__WHAT YOU NEED TO DO__
Your job with the data below: print everything from the line that holds "cancer (squamous cell" down to the line that holds "brown stain labels", ends included, exactly, and nothing else.

Start of STUDY MATERIAL

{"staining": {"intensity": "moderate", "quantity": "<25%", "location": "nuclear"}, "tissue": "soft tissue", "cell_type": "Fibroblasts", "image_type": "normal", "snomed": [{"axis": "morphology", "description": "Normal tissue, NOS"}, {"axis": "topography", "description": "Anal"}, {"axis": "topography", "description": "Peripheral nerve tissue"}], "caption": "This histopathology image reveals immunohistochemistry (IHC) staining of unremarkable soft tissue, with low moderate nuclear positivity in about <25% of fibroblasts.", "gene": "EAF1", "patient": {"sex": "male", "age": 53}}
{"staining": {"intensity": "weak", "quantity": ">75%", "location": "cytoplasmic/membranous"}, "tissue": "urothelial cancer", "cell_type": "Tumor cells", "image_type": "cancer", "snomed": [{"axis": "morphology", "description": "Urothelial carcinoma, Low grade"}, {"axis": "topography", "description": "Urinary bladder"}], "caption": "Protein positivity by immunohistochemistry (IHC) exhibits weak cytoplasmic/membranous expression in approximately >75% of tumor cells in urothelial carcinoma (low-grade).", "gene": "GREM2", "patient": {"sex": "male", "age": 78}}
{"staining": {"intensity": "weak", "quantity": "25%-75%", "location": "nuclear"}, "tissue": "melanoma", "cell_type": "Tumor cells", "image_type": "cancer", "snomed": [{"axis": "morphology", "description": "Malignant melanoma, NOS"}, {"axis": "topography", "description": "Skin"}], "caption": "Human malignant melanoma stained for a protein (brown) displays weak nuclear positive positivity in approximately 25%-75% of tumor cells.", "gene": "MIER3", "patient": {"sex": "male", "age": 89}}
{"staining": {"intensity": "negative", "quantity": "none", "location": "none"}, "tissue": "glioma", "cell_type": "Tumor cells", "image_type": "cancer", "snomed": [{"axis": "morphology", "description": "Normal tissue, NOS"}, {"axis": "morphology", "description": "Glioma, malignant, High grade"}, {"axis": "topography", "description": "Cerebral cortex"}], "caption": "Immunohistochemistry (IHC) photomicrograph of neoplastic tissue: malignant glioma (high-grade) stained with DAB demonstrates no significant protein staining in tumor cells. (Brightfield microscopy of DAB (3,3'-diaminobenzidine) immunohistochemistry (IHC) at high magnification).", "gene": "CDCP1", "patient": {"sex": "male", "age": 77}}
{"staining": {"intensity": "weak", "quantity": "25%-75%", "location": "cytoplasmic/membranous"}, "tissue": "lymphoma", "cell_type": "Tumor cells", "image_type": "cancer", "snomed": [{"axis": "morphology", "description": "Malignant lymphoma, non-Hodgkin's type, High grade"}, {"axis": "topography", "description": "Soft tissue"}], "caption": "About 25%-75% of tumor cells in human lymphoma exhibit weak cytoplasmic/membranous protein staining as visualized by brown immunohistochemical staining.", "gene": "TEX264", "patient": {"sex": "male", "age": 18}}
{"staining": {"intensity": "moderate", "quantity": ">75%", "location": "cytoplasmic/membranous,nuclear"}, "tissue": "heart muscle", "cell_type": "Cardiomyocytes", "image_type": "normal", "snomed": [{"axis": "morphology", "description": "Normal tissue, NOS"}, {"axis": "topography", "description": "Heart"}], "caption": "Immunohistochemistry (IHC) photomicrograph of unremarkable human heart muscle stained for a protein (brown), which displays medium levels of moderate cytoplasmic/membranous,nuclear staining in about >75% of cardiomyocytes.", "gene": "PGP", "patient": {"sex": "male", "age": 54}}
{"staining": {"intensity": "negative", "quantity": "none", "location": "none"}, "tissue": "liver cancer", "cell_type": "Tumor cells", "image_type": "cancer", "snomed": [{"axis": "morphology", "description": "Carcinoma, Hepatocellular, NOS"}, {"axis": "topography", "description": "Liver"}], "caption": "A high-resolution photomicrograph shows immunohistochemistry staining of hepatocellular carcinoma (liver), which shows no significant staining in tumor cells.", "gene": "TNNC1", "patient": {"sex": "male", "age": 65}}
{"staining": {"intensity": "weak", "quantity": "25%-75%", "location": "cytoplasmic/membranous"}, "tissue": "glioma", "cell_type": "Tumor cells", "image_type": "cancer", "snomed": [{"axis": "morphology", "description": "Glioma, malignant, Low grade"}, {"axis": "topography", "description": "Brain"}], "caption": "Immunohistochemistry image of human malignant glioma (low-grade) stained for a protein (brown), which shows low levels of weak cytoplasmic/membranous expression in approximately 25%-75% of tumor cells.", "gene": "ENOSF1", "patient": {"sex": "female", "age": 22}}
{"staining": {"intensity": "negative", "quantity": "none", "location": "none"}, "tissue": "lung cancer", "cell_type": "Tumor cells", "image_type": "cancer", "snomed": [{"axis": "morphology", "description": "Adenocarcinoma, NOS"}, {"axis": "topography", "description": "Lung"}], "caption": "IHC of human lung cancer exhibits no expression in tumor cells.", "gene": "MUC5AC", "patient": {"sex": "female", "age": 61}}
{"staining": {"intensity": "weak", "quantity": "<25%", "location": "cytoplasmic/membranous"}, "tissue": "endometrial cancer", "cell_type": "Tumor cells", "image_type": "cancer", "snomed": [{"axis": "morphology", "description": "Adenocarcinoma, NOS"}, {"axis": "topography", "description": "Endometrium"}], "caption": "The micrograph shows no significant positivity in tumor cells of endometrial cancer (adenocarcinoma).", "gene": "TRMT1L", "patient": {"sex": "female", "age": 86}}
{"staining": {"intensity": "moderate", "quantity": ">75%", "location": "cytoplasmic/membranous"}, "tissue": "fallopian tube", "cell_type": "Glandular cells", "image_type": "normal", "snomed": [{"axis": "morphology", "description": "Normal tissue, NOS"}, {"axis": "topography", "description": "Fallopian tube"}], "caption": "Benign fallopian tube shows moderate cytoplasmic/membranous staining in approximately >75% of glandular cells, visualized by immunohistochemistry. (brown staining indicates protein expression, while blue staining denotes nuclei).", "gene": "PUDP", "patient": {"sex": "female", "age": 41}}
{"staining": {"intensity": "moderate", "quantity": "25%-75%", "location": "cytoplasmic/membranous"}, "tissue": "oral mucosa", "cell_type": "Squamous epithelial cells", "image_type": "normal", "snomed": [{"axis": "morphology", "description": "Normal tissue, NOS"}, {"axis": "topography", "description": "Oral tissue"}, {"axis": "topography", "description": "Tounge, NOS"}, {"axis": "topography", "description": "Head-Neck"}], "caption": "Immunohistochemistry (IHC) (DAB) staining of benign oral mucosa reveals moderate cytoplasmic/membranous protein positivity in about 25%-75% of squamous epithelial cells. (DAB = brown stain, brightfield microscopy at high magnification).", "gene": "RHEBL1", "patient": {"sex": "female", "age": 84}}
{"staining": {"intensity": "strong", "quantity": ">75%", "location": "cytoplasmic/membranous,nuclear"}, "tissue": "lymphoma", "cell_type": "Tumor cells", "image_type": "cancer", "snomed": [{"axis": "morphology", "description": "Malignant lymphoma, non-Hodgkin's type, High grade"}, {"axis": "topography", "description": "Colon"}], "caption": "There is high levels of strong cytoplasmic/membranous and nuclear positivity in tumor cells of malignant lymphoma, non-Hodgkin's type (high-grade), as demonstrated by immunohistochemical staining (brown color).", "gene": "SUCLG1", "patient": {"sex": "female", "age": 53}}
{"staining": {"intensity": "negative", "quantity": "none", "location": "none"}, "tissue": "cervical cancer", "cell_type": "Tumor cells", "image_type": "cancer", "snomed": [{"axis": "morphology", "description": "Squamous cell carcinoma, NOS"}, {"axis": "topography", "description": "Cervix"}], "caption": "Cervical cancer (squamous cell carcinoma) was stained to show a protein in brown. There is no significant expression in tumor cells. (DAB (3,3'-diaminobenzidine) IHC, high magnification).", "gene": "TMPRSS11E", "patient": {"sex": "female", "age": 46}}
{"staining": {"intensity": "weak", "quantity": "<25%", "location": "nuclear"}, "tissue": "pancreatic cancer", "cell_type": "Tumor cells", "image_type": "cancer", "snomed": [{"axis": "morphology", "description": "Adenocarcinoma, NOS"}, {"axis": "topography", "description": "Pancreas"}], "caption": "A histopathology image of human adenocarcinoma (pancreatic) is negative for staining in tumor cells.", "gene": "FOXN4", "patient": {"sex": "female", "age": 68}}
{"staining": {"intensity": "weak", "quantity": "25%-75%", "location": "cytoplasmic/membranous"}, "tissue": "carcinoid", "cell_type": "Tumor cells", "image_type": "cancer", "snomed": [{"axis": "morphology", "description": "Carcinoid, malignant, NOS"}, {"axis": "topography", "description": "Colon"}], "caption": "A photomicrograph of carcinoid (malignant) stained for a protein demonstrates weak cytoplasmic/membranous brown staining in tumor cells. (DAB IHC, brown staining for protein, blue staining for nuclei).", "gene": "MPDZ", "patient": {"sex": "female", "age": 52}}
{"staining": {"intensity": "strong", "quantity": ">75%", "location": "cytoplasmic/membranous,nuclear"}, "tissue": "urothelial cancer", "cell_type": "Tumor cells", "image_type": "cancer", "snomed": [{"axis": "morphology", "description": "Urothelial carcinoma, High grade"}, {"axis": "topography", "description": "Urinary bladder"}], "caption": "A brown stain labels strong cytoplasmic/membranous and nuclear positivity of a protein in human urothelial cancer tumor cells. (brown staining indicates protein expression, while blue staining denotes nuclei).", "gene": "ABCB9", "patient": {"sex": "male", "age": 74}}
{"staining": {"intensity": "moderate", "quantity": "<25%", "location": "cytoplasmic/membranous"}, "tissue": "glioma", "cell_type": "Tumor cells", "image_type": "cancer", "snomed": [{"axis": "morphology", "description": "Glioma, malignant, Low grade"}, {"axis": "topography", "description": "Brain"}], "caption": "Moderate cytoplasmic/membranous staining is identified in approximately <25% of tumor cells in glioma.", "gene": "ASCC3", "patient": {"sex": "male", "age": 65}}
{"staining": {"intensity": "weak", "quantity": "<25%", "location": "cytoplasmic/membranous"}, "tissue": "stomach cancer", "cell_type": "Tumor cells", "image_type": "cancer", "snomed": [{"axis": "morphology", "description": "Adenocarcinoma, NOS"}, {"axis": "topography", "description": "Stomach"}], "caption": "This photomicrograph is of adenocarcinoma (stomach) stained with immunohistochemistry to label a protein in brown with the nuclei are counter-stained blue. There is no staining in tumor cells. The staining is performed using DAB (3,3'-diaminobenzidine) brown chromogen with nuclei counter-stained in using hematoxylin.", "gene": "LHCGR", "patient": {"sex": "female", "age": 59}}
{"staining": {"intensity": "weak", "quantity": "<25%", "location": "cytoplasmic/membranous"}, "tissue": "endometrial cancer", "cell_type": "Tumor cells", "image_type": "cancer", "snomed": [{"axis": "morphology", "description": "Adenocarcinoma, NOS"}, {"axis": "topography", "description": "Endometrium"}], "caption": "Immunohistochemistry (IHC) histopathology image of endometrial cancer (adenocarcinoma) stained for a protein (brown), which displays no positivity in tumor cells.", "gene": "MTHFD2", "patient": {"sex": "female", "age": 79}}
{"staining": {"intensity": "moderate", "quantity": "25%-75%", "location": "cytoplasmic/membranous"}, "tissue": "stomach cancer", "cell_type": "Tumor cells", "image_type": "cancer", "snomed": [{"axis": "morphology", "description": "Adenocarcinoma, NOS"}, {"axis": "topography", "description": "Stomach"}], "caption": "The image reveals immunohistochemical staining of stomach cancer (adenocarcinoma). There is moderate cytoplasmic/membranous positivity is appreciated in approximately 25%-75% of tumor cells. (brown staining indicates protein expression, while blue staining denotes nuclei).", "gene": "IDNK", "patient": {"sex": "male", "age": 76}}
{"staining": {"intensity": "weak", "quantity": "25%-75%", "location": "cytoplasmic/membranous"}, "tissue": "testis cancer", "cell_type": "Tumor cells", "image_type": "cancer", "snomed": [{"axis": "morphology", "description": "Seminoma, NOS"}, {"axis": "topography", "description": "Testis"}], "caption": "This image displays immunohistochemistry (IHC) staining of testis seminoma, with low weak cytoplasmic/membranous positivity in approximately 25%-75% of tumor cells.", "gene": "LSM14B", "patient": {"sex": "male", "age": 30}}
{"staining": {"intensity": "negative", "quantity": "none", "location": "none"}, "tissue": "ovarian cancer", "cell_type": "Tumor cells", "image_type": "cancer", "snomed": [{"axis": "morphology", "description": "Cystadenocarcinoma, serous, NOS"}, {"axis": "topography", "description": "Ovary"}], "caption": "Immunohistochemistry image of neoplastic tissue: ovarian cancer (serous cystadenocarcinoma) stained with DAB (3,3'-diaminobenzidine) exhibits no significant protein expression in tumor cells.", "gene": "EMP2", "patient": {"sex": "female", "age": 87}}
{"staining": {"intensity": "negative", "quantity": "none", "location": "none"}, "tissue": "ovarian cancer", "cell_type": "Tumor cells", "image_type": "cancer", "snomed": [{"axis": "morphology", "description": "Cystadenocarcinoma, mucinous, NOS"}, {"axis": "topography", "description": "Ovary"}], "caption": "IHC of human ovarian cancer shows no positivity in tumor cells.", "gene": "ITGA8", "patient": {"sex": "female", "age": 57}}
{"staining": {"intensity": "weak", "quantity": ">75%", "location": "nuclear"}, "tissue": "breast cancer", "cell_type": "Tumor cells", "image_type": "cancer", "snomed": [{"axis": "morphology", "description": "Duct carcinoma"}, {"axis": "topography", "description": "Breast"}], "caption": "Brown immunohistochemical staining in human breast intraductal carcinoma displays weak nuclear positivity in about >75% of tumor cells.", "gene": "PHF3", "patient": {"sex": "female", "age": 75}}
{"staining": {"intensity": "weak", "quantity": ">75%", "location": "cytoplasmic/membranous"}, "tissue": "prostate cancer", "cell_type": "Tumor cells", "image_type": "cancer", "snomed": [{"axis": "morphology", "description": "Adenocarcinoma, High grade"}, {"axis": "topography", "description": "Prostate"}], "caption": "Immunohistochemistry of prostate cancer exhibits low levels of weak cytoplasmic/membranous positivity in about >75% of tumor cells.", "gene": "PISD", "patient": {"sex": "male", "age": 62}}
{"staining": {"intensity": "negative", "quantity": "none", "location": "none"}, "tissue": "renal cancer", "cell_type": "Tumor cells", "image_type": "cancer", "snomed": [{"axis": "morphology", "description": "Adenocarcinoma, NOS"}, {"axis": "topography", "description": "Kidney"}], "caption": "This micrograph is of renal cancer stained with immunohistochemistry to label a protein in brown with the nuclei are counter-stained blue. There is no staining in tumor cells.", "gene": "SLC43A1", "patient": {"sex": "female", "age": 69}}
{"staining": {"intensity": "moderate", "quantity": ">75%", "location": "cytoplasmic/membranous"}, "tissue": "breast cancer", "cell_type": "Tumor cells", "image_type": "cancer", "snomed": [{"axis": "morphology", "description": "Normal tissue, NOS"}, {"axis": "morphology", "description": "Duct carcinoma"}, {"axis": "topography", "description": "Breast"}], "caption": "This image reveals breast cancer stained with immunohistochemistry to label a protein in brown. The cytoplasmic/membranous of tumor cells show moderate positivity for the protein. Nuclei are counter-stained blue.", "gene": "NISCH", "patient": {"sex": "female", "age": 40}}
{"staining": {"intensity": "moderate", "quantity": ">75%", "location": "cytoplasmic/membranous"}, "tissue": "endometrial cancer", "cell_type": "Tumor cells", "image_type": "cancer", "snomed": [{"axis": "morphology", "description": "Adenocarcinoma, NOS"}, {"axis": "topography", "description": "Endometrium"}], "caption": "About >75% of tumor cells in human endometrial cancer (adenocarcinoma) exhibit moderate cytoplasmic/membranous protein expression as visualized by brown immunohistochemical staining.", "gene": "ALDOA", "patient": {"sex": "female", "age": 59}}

End of STUDY MATERIAL

__RESULT OF THIS EXERCISE__
{"staining": {"intensity": "negative", "quantity": "none", "location": "none"}, "tissue": "cervical cancer", "cell_type": "Tumor cells", "image_type": "cancer", "snomed": [{"axis": "morphology", "description": "Squamous cell carcinoma, NOS"}, {"axis": "topography", "description": "Cervix"}], "caption": "Cervical cancer (squamous cell carcinoma) was stained to show a protein in brown. There is no significant expression in tumor cells. (DAB (3,3'-diaminobenzidine) IHC, high magnification).", "gene": "TMPRSS11E", "patient": {"sex": "female", "age": 46}}
{"staining": {"intensity": "weak", "quantity": "<25%", "location": "nuclear"}, "tissue": "pancreatic cancer", "cell_type": "Tumor cells", "image_type": "cancer", "snomed": [{"axis": "morphology", "description": "Adenocarcinoma, NOS"}, {"axis": "topography", "description": "Pancreas"}], "caption": "A histopathology image of human adenocarcinoma (pancreatic) is negative for staining in tumor cells.", "gene": "FOXN4", "patient": {"sex": "female", "age": 68}}
{"staining": {"intensity": "weak", "quantity": "25%-75%", "location": "cytoplasmic/membranous"}, "tissue": "carcinoid", "cell_type": "Tumor cells", "image_type": "cancer", "snomed": [{"axis": "morphology", "description": "Carcinoid, malignant, NOS"}, {"axis": "topography", "description": "Colon"}], "caption": "A photomicrograph of carcinoid (malignant) stained for a protein demonstrates weak cytoplasmic/membranous brown staining in tumor cells. (DAB IHC, brown staining for protein, blue staining for nuclei).", "gene": "MPDZ", "patient": {"sex": "female", "age": 52}}
{"staining": {"intensity": "strong", "quantity": ">75%", "location": "cytoplasmic/membranous,nuclear"}, "tissue": "urothelial cancer", "cell_type": "Tumor cells", "image_type": "cancer", "snomed": [{"axis": "morphology", "description": "Urothelial carcinoma, High grade"}, {"axis": "topography", "description": "Urinary bladder"}], "caption": "A brown stain labels strong cytoplasmic/membranous and nuclear positivity of a protein in human urothelial cancer tumor cells. (brown staining indicates protein expression, while blue staining denotes nuclei).", "gene": "ABCB9", "patient": {"sex": "male", "age": 74}}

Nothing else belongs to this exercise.